The second issue is that since the U.S. Senate cannot initiate any tax or revenue generating legislation, the penalty for not purchasing health insurance cannot be a tax according to the Origination Clause.  If it cannot be a tax, then it has to be a penalty and thus we go back to a violation of the Commerce Clause which Chief Justice Roberts said the insurance mandate would be. 

It Ain't over, yet!

1 comment:

  1. Liberalism really Is a mental disease. Rather it's a manifestation of real mental flaws that impact something we used to call morality. These flaws called cowardice, people-pleasing, appeasement. Roberts wanted to have it both ways, and in doing so he stepped into the ugly slime of both illogic and immorality. In my opinion, these are two character flaws joined at the hip.

    Roberts' decision was a demonstration of how that disease has wrecked havoc in a once solidly moral country through all the characteristics I mention above for the past century, beginning with the Progressive era.
    Common sense is a basic form of logic and the Progressives have worked feverishly to destroy that instinct born in us and basic to our own self-preservation. Take away a man's belief in his own common sense and you have eroded his confidence in his own morality.
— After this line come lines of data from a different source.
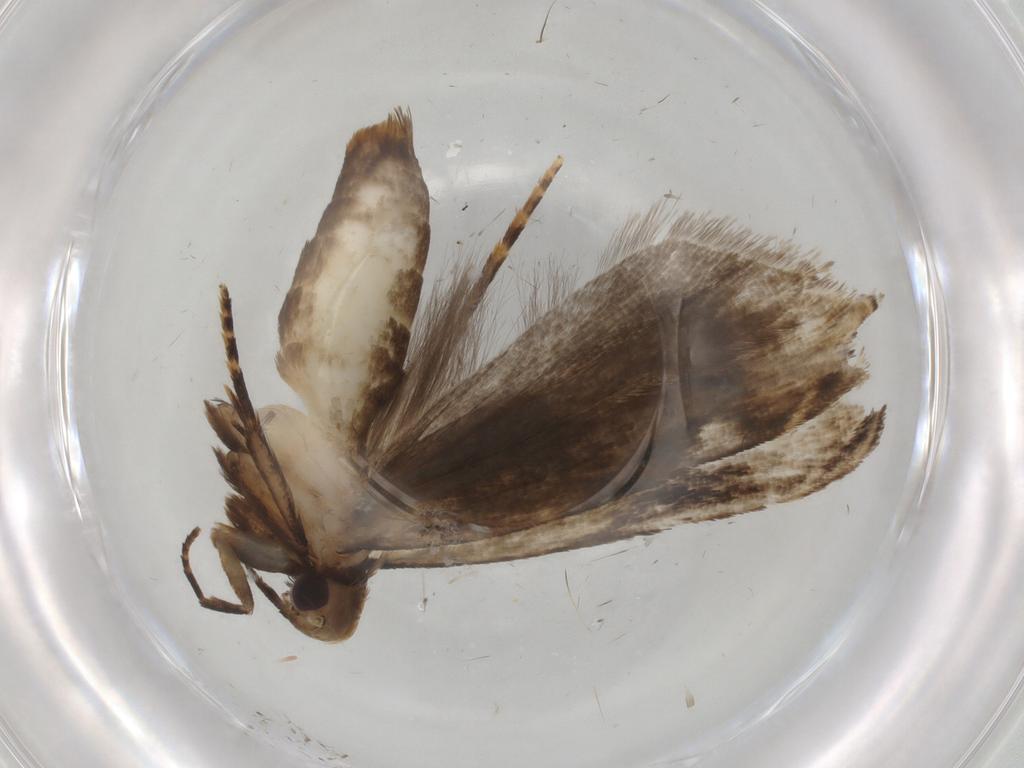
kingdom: Animalia
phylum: Arthropoda
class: Insecta
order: Lepidoptera
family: Gelechiidae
    The elites who have been pushing the socialist/fascist/Marxist agendas thoughout history Know what they are doing. It is the same playbook thoughout history--under a different name in the Roman Empire, the same techniques were there. Elites care nothing for the people and never have. They use people ( and I cite Roberts as an example here) to tear down the core common sense we are all born with and make us believe that some sort of wizardry can trump classical logic. This is why lawyers are one of the most despised group of people since the dawn of time. Reason is not tied to either common sense or morality and law school teaches you to put all that "nonsense" aside for the greater game of outsmarting your opponent through diversion and trickery. In Roberts' case the opponent was his own conscience and the U.S. Constitution.
    My brother has been a doctor for over 45 years and he told me yesterday he would NEVER be in that profession if he had it to do all over again.

    So yes, Charlotte, right on. Liberalism is a labrynth of distortion, confusion, and mental anguish, producing nothing but misery and spiritual agony. The sad thing is that the flaws of Liberalism also bring down entire nations and has throughout thousands of years of history, though called by different names. We have seen an entire population of young people and people of color seduced by the illogic and immorality of Liberalism, even at their own expense! Entire populations have been made Lemmings by the desire to be a part of the "elite" crowd in power and a pathetic desire to accomodate irrational reasoning into our natural instincts against it. Roberts, sadly, demonstrated as much in his convoluted and irrational decision.
    That is why his decision made me so abysmally sad. And also made me so clear on the damage being done to us all by the cowardice, lies, and destructiveness of this Administration. The only way to keep my sanity and peace is just to do what I do. Fight with words, with clarity, and with determination against this assault on us all as free people.